In most assignments (and almost always in the City Construction Kit) you need to provide food for your citizens. This should always be your top priority, since it is very hard to attract new immigrants into a city without food, and hunger can quickly turn your population to crime.
Engineers are needed to maintain your city's buildings. Build engineering posts to send out engineers on patrol. Buildings are liable to collapse if they don't receive regular maintenance.
You will quickly see a large variety of people walking through your city. These all perform valuable tasks for your city, and you should think carefully about how and where you build roads.
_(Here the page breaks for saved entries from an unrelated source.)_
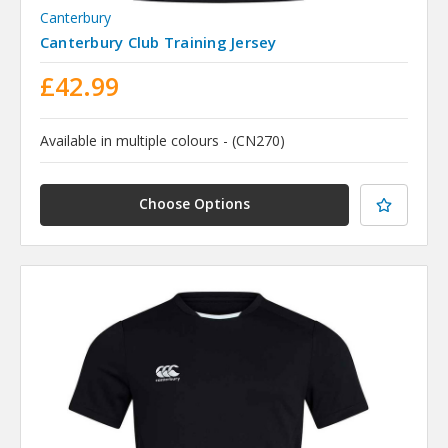
Canterbury
Canterbury Club Training Jersey
£42.99
Available in multiple colours - (CN270)
Choose Options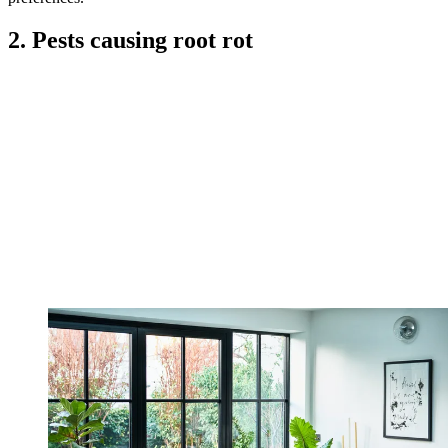
2. Pests causing root rot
Whenever a road junction is reached, these little people must make a choice about which way to take; the fewer intersections you create, therefore, the more control you have over the routes your people will take.
Most services needed by houses are not “provided” simply if a building is nearby. Instead, most buildings generate people, who need to walk past a house in order to offer that service to the house.
Most buildings which employ people must have road access to reasonably close housing. If housing is too far away from a structure which seeks employees, even though there is road access and unemployment in the city, the building will not find any workers.
A Favor rating indicates Caesar's current opinion of you. Favor is important, since you will lose the game if it falls too low.
Terrain is an important consideration in city design, with higher land and waterside plots being more desirable. You will come across islands and need to bridge water at times to achieve your objectives. And different types of land hold different resources, from fertile land to areas rich in clay or iron ore.
Religion plays a large role in citizens' lives. There are five gods to keep happy; ignore them at your peril.
Simply building a theater or amphitheater is not enough to please your people. You also need to build actor colonies, gladiator schools and more to provide performers for these otherwise pretty (but dull) venues.
Caesar is a very “hands-on” Emperor and will interact with you occasionally. He is worth looking after whenever you can.
The Labor Advisor automatically allocates your workforce to jobs. This is all that you need most of the time. When there is a shortage of employees, you can assign priorities to categories of workers, ensuring that whichever tasks matter most to your city get first claim on the available plebs.